To my surprise my half page option was assigned from my acquaintance, the Nevada State Mine Inspector, to another company with a name something like Basic Industries, Inc. and was then sold to Hughes Tool Company which exercised my option and offered the full cash price, a virtual fortune in 1968. There was a kicker, as it turned out, when I insisted that there be an escrow stating how much money I was getting and how much money everyone else was getting. I told my lawyer at the time, Edward C. Reed, Jr., that I thought something was wrong with this as the option I gave was only a couple of weeks old, but he told me I had to go ahead with the deal, and if I didn't, would be subject to being sued for damages.

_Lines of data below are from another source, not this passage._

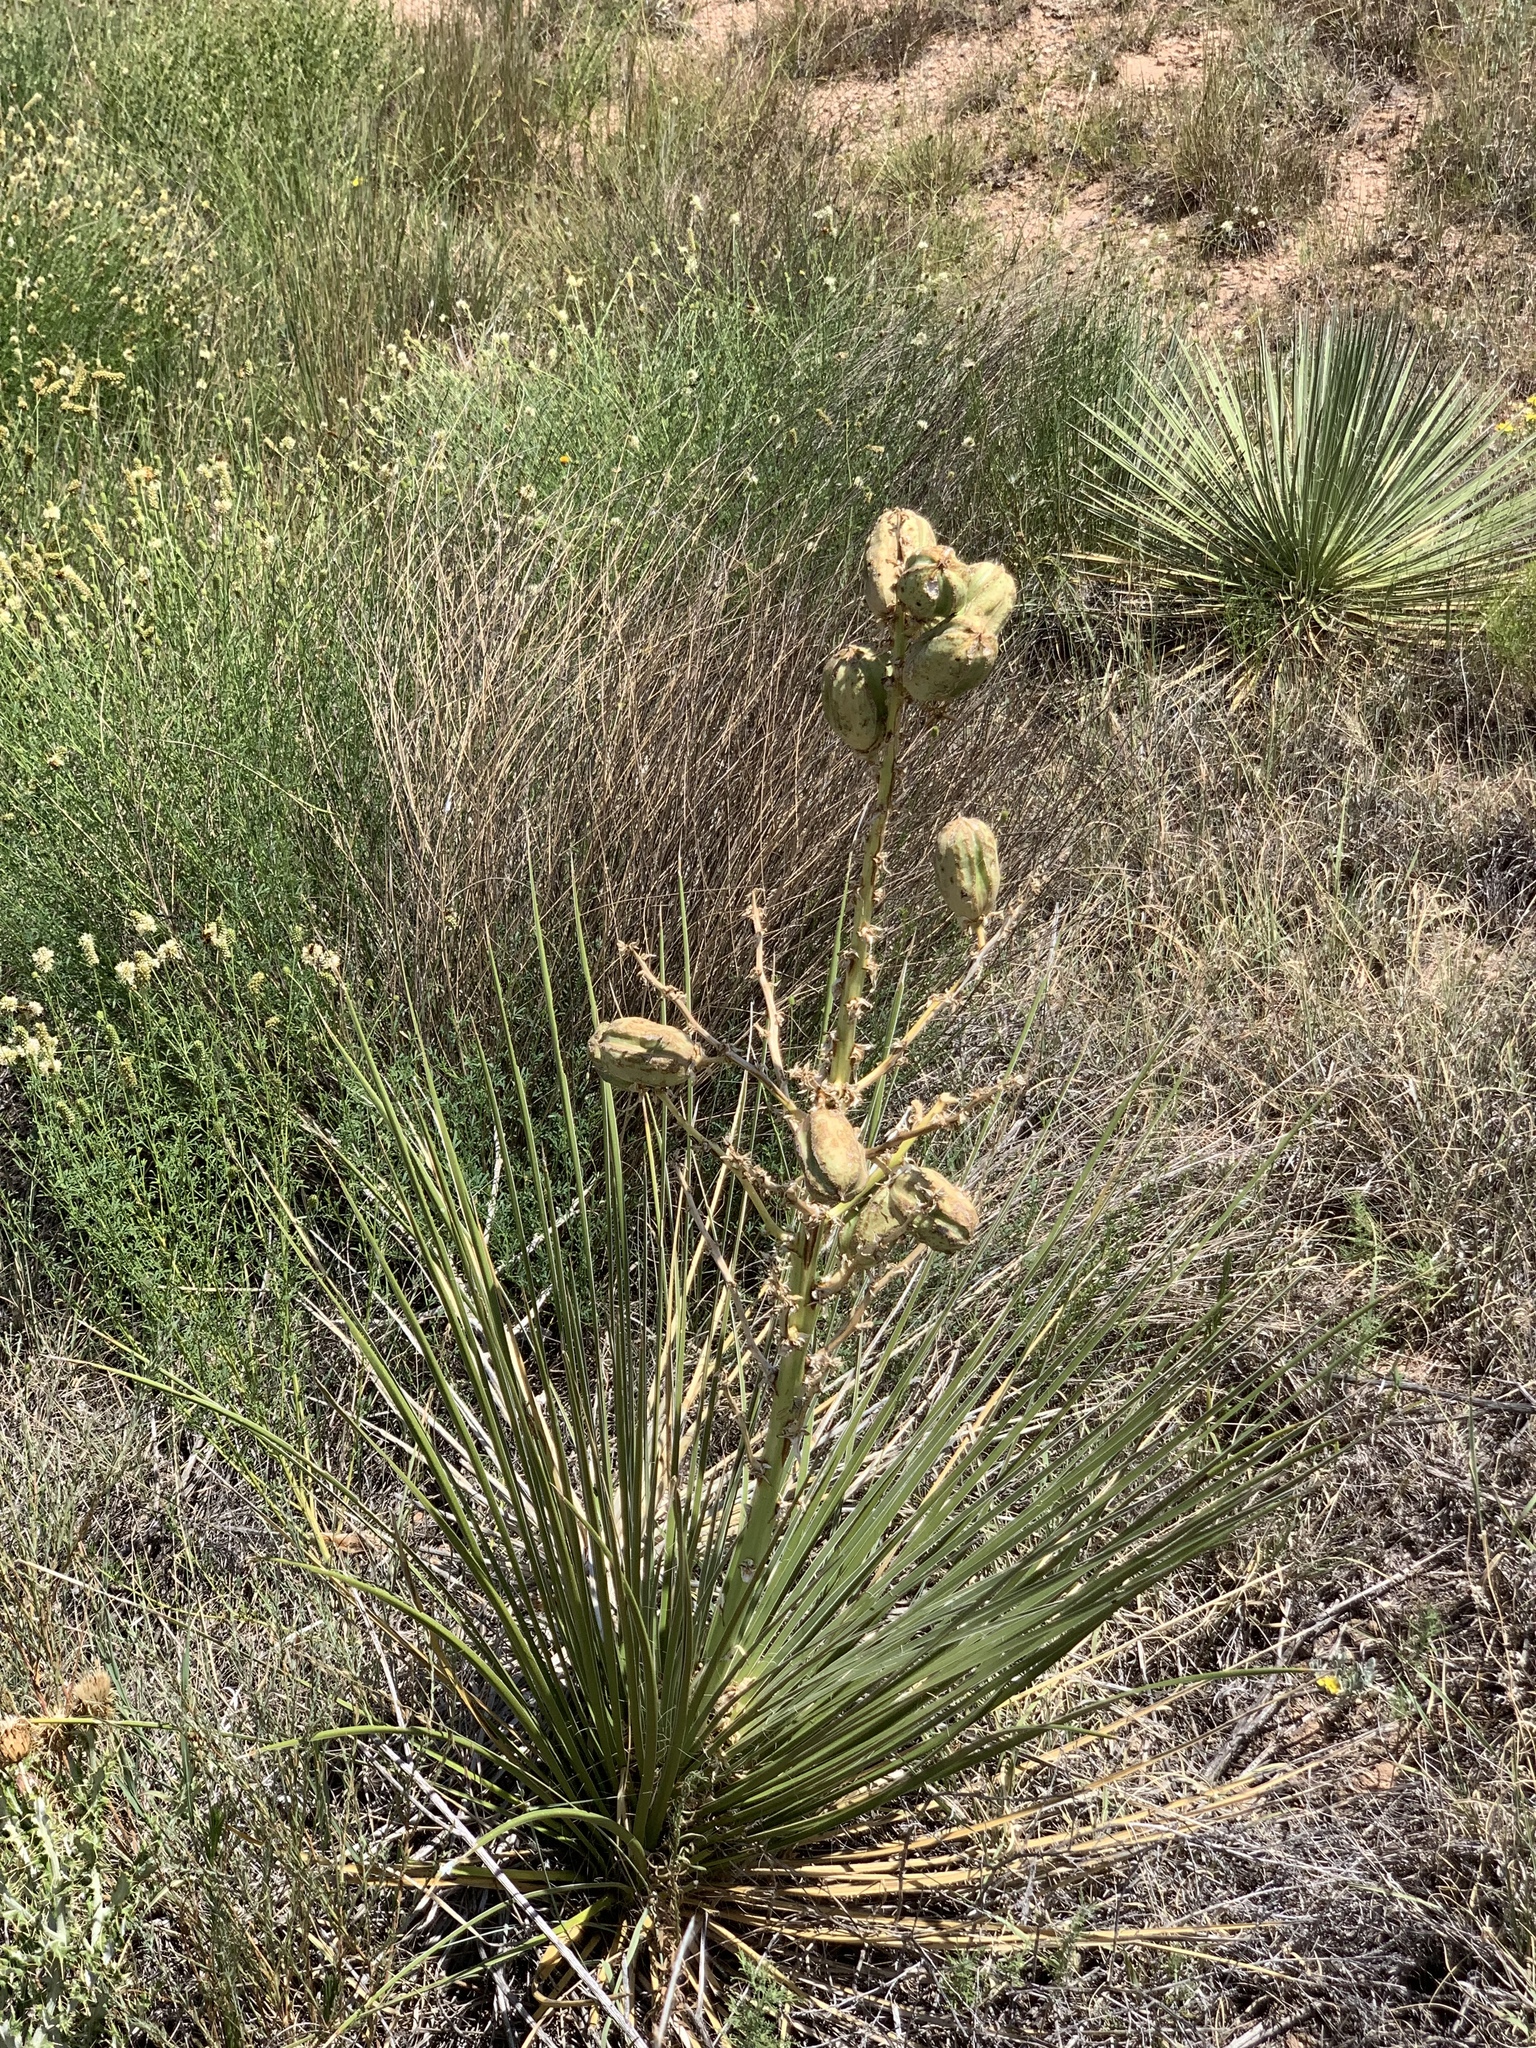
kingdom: Plantae
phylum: Tracheophyta
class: Liliopsida
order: Asparagales
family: Asparagaceae
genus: Yucca
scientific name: Yucca campestris
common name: Plains yucca
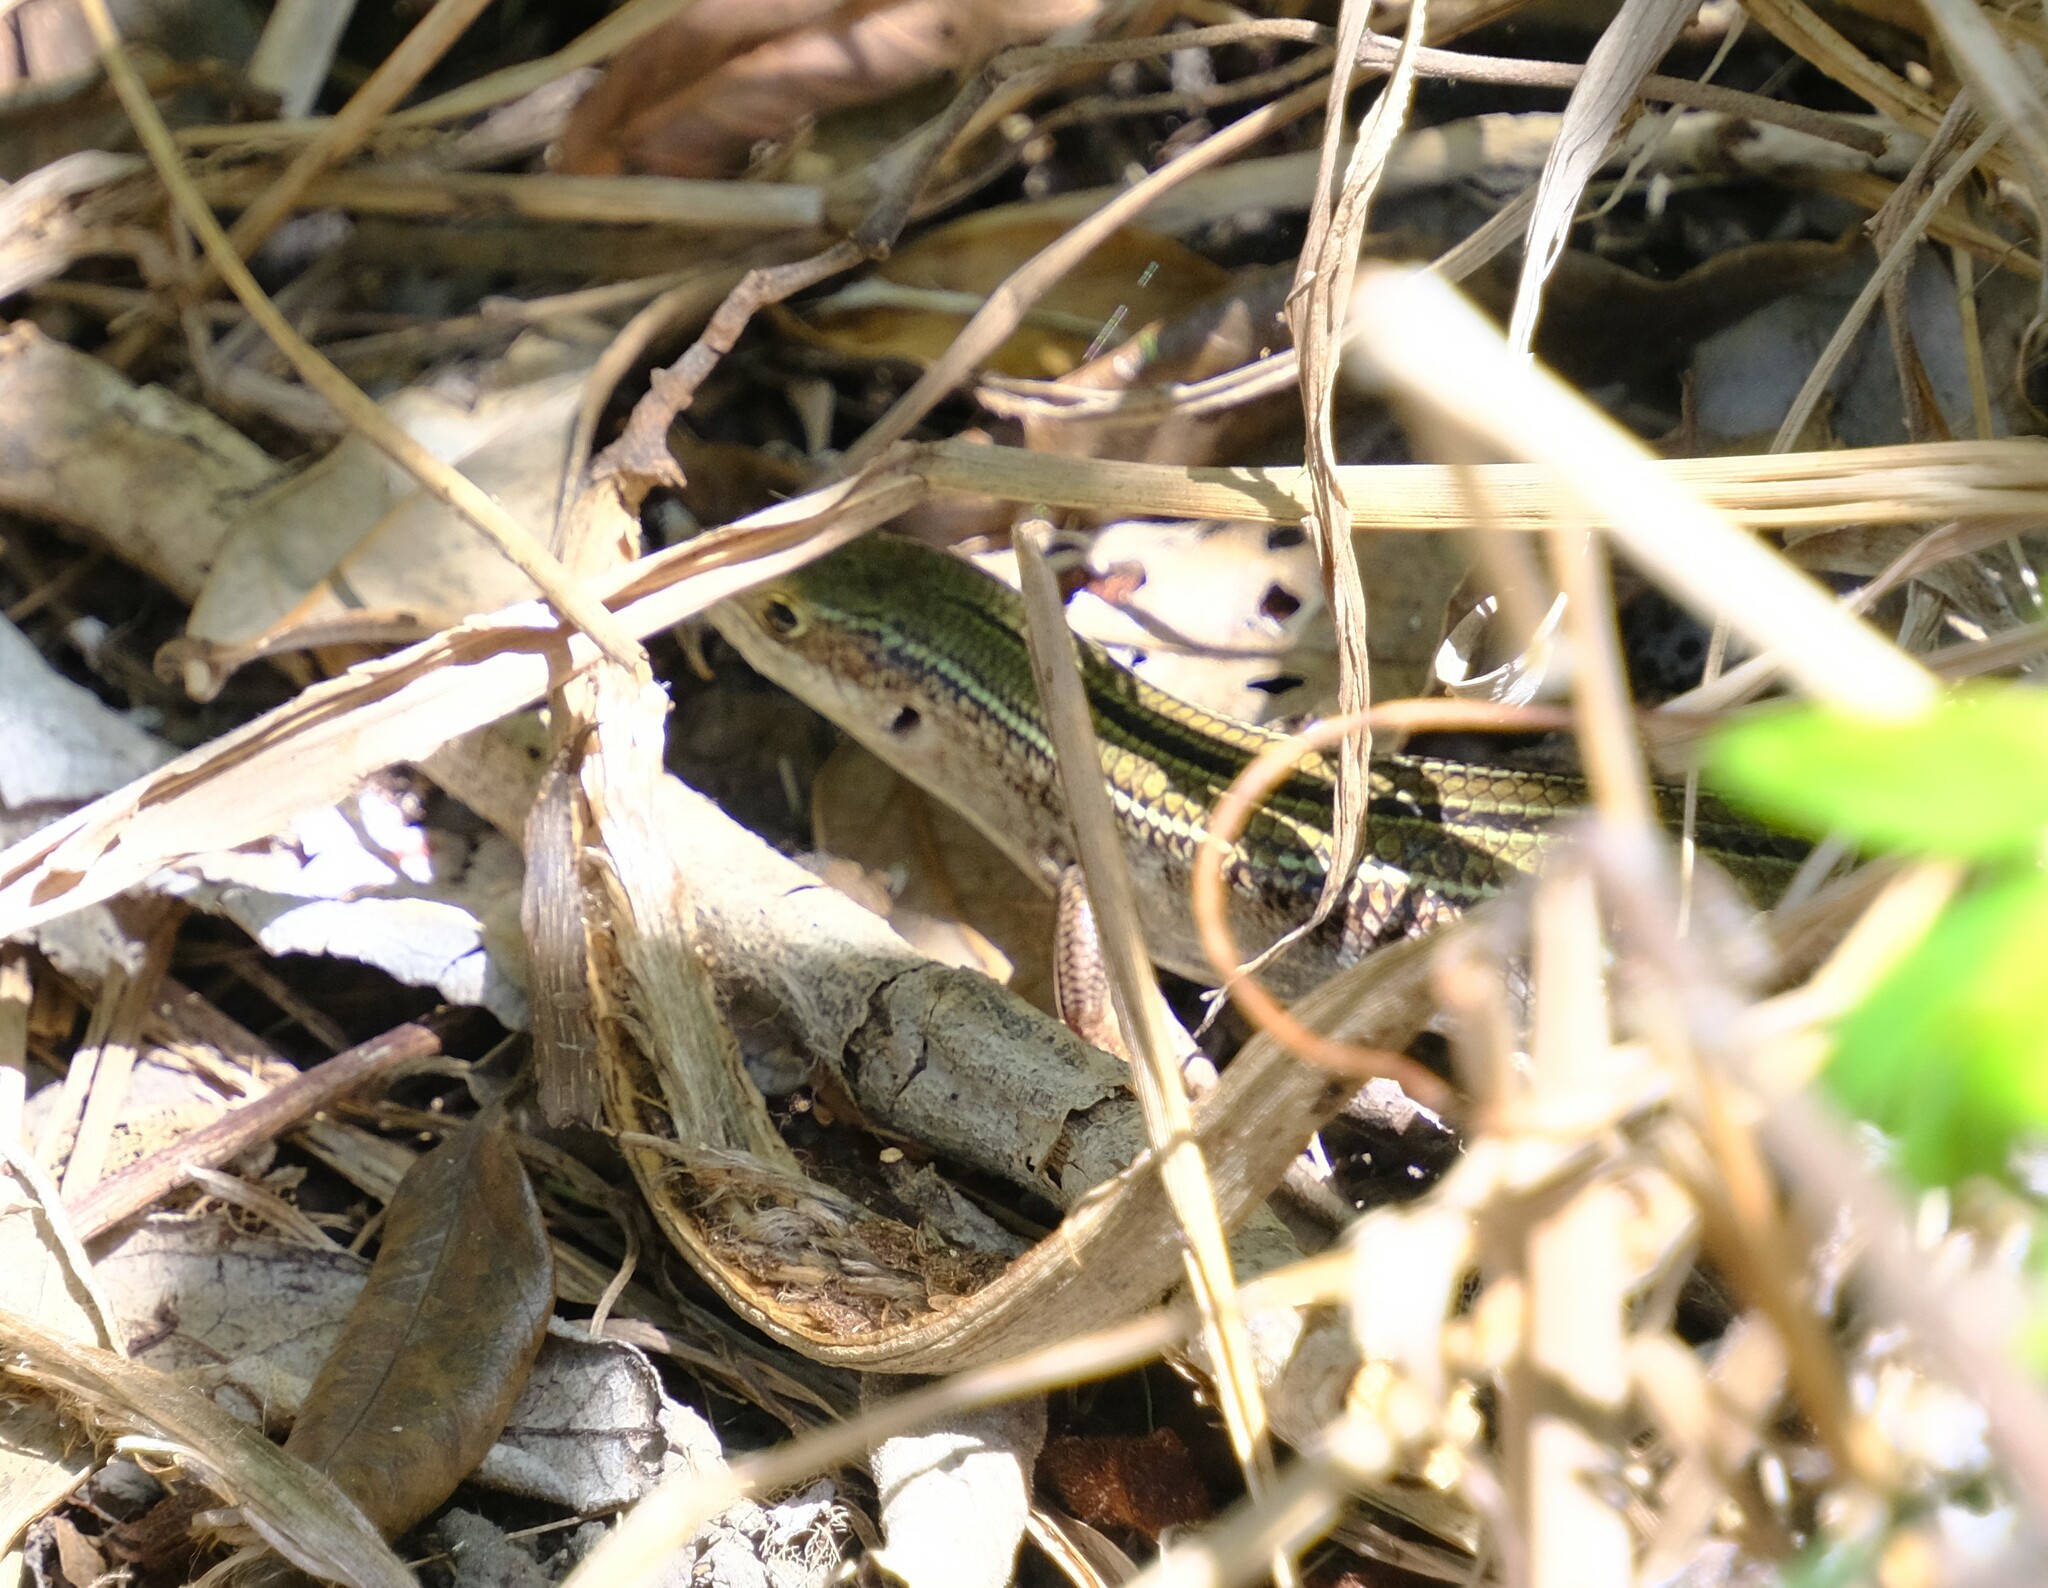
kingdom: Animalia
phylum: Chordata
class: Squamata
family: Scincidae
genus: Ctenotus
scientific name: Ctenotus robustus
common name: Robust ctenotus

Although I never met Howard Hughes, I wonder if anyone did after that. I think he was bottled up in drugs or dementia or something and this was just a way of draining cash out of his company, but that is merely an opinion of mine.

Regardless of my desire not to complete the deal, I got enough cash to go to Reno and buy an old 1939 estate that was for sale on the Washoe County Golf Course, consisting of an acre of lawn, six garages, a shop, tool sheds, a 6,000 square foot house, and a lower back yard as large as the lawns. In 1968, this included a private gate onto the golf course.

Since retiring, I have published five novels and written several more manuscripts, soon to emerge.